### SOURCE DATA
◇ ◇ ◇ ◇ ◇ ◇ ◇

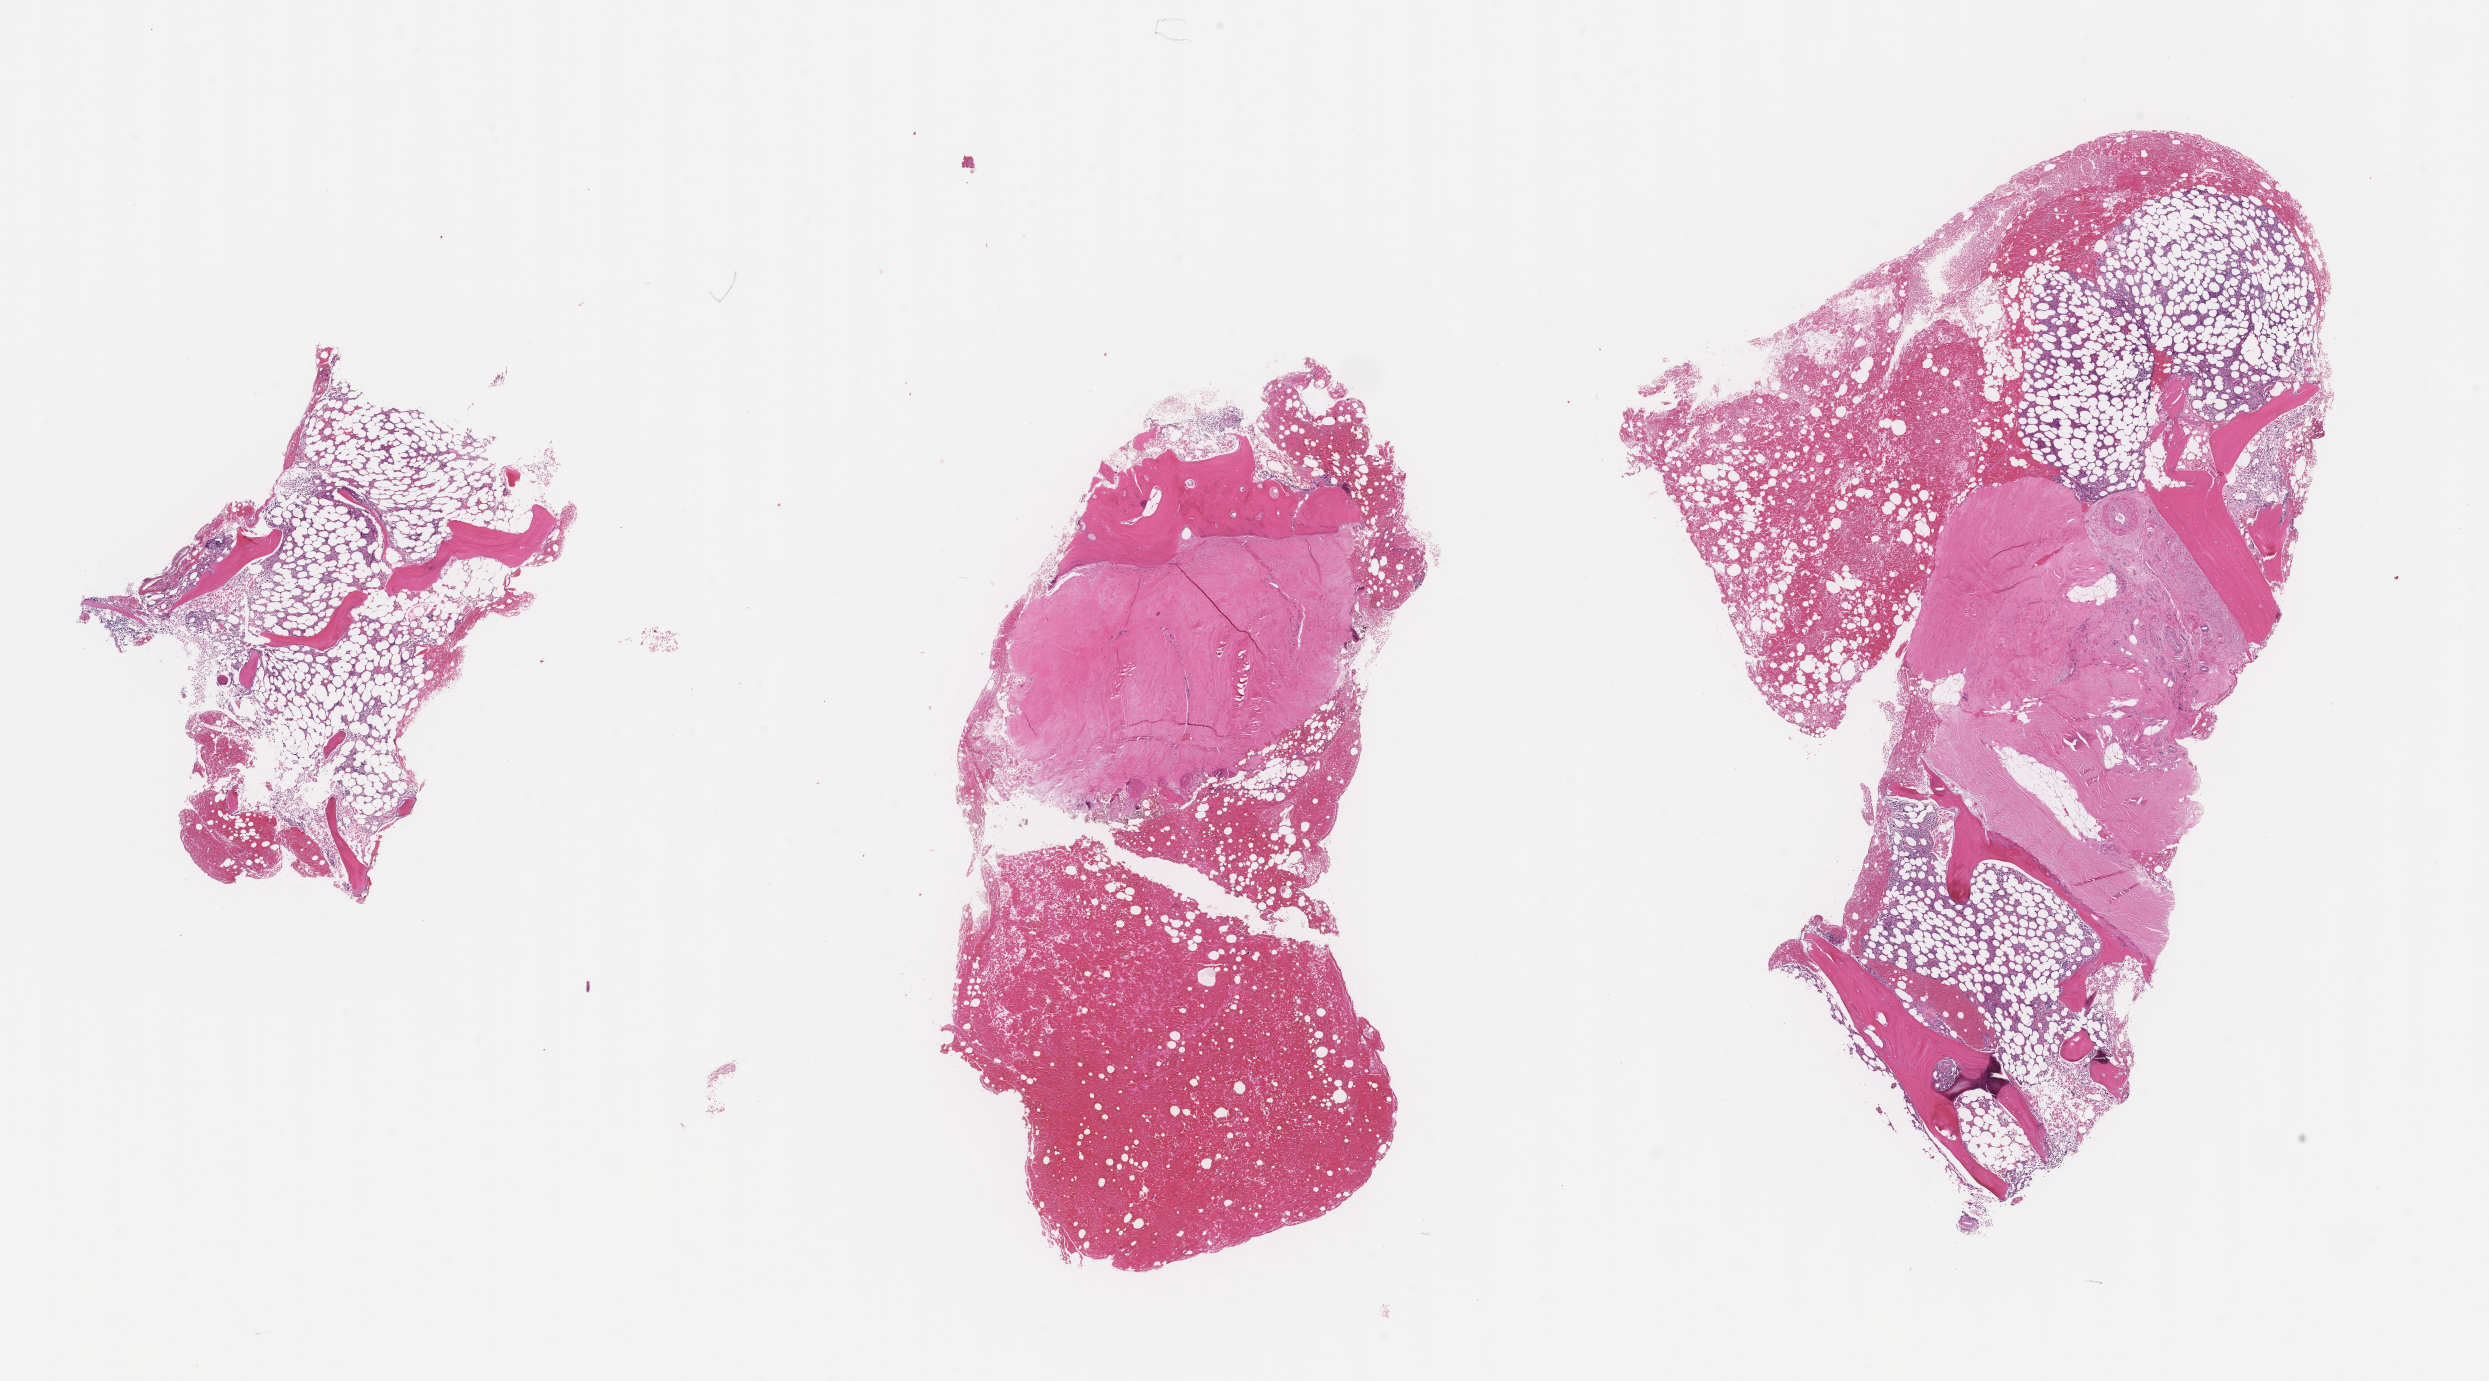
Digitized hematoxylin and eosin (H&E)-stained section — shown as a low-resolution overview of the whole scanned area (about 20.1 x 11.2 mm). Formalin-fixed paraffin-embedded section. Site: bone marrow. Specimen time point: collected at baseline (before treatment). Patient sex: male.
This section: primary tumour tissue. Diagnosis: Plasma Cell Myeloma.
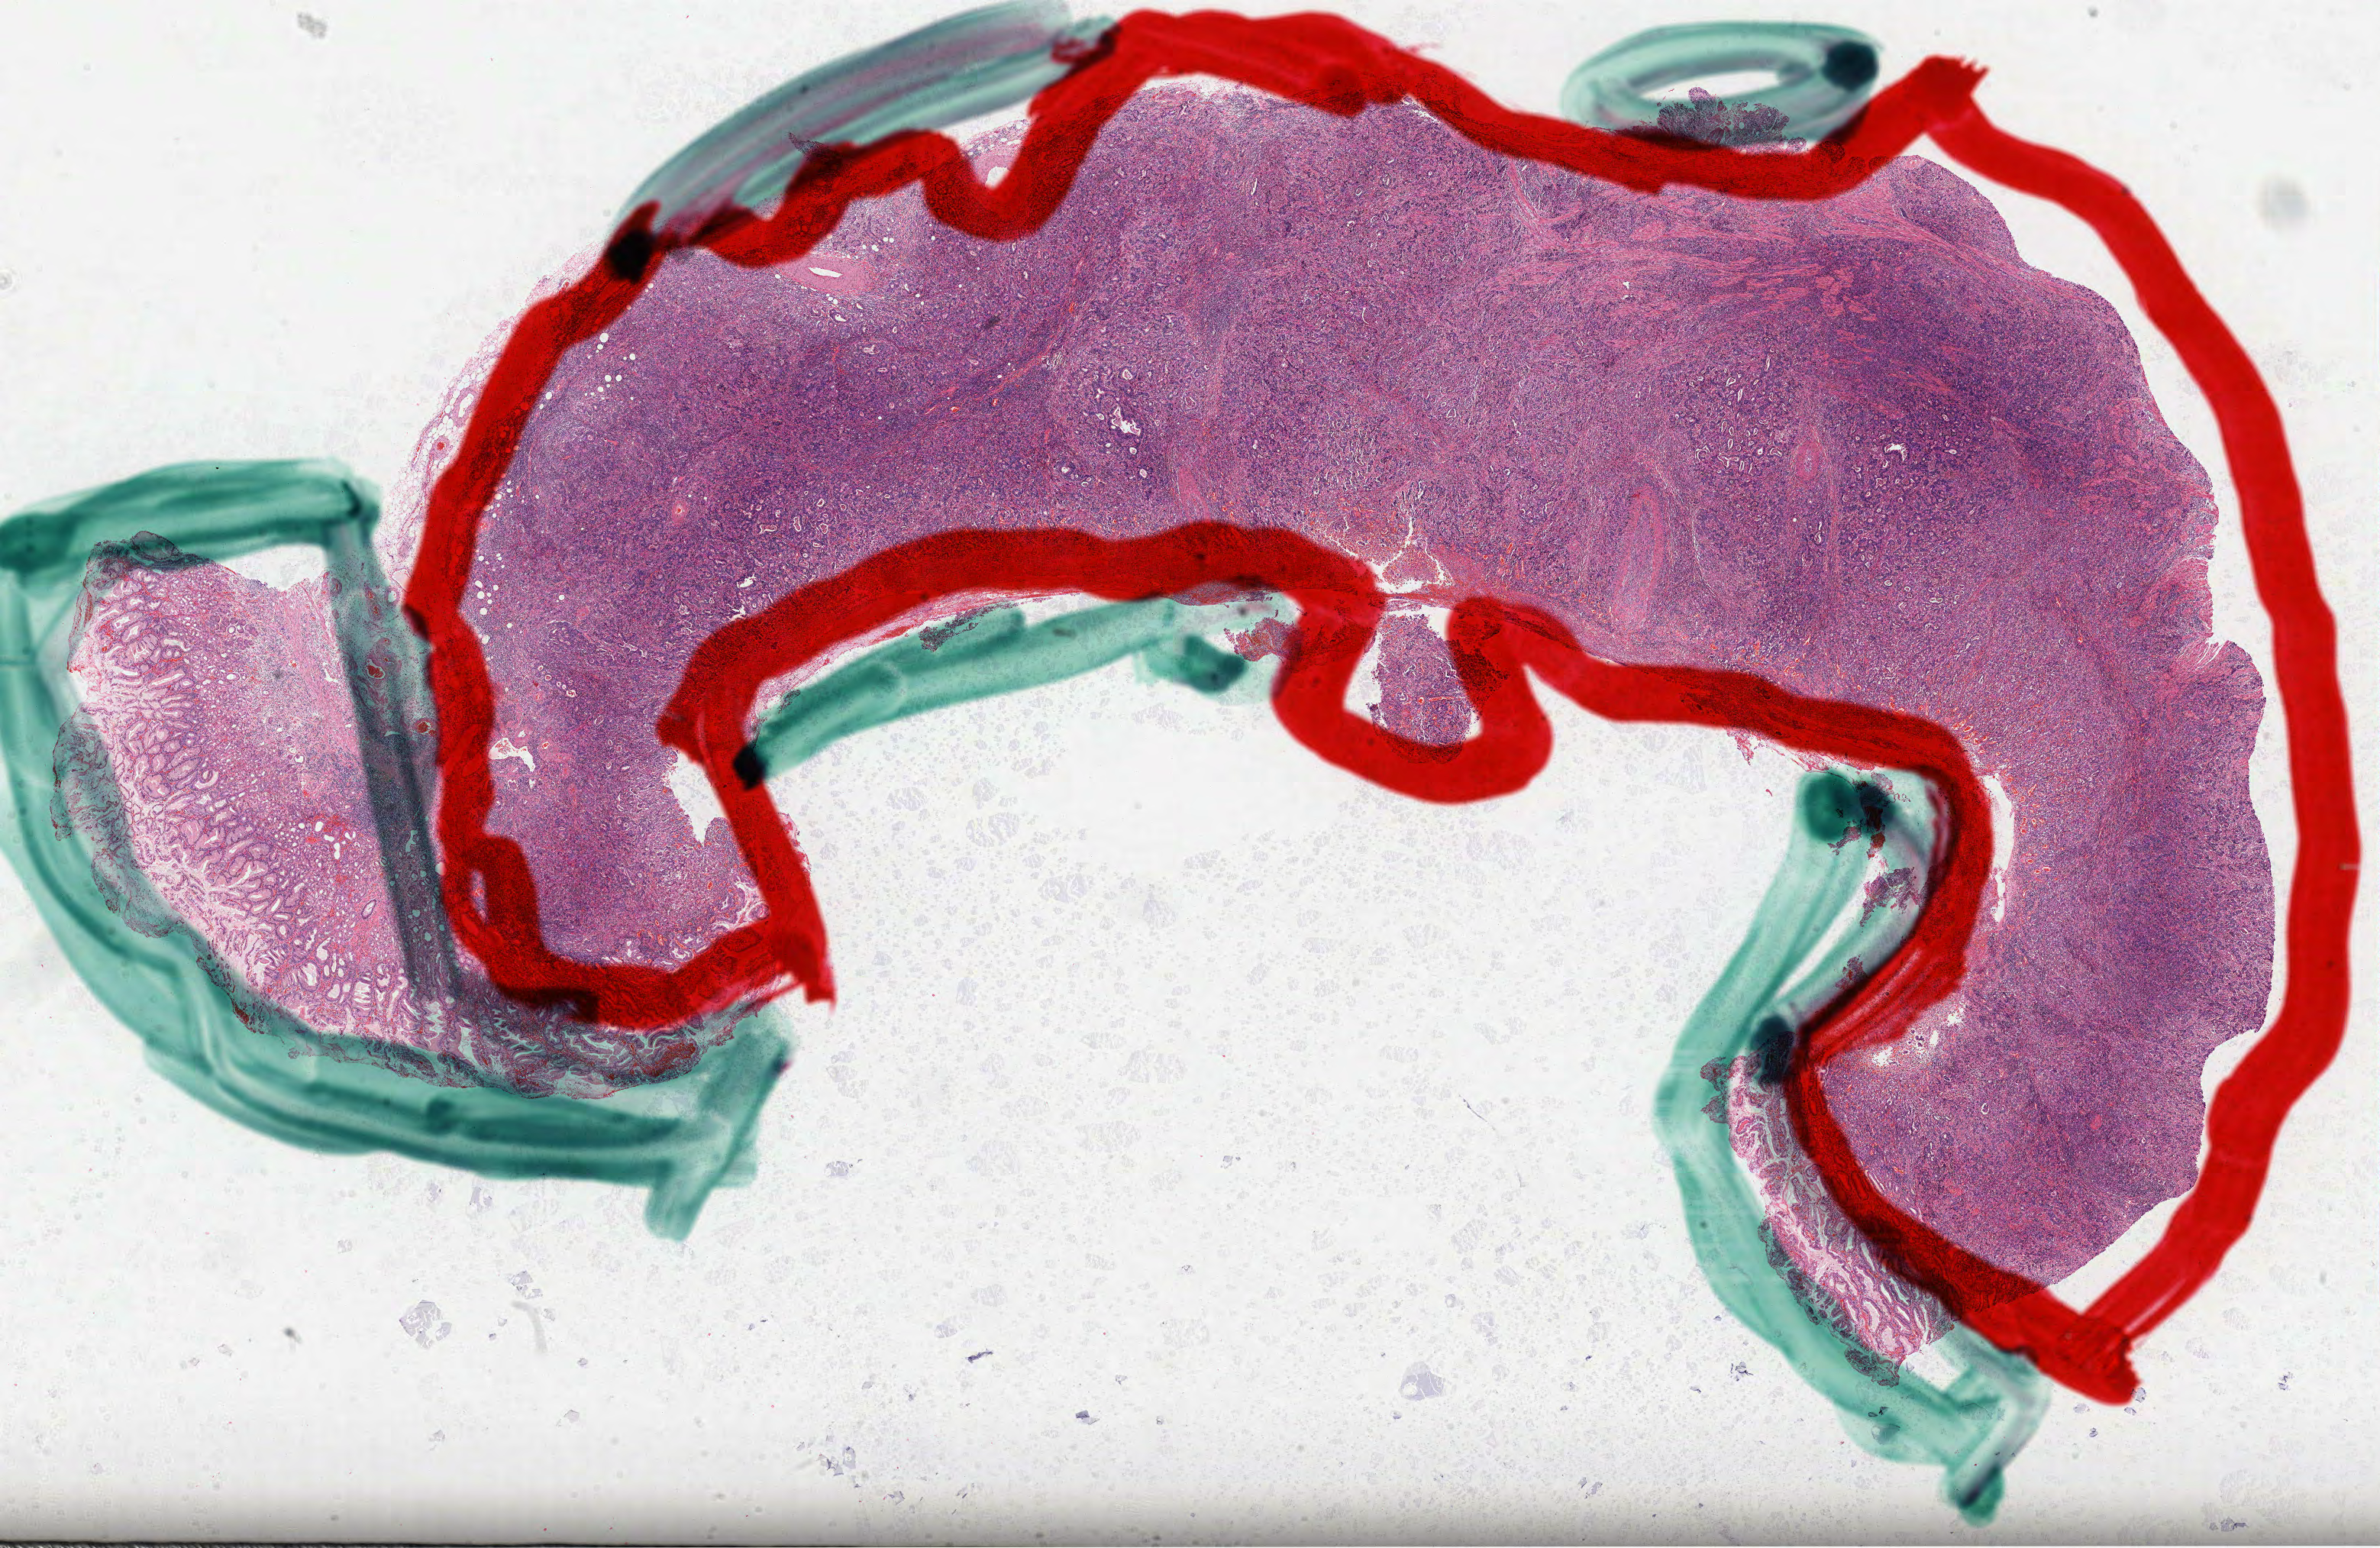
Digitized Hematoxylin and eosin (H&E) stained tissue section (whole slide), low-resolution overview of the scanned area, about 25.1 x 16.3 mm; formalin-fixed paraffin-embedded (FFPE) diagnostic section; stomach, primary tumour sample. Male patient; age at initial diagnosis 60 years. Histologic grade: G3 (poorly differentiated).
Histologic diagnosis: Adenocarcinoma, NOS (body of stomach). AJCC pathologic stage: IIIB (7th edition). Lymph nodes positive (case pathology): 0 of 4 examined.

◇ ◇ ◇ ◇ ◇ ◇ ◇

### EXERCISE DETAILS
Give back the material word for word, without images.

### RESPONSE TO THIS TASK
Digitized hematoxylin and eosin (H&E)-stained section — shown as a low-resolution overview of the whole scanned area (about 20.1 x 11.2 mm). Formalin-fixed paraffin-embedded section. Site: bone marrow. Specimen time point: collected at baseline (before treatment). Patient sex: male.
This section: primary tumour tissue. Diagnosis: Plasma Cell Myeloma.
Digitized Hematoxylin and eosin (H&E) stained tissue section (whole slide), low-resolution overview of the scanned area, about 25.1 x 16.3 mm; formalin-fixed paraffin-embedded (FFPE) diagnostic section; stomach, primary tumour sample. Male patient; age at initial diagnosis 60 years. Histologic grade: G3 (poorly differentiated).
Histologic diagnosis: Adenocarcinoma, NOS (body of stomach). AJCC pathologic stage: IIIB (7th edition). Lymph nodes positive (case pathology): 0 of 4 examined.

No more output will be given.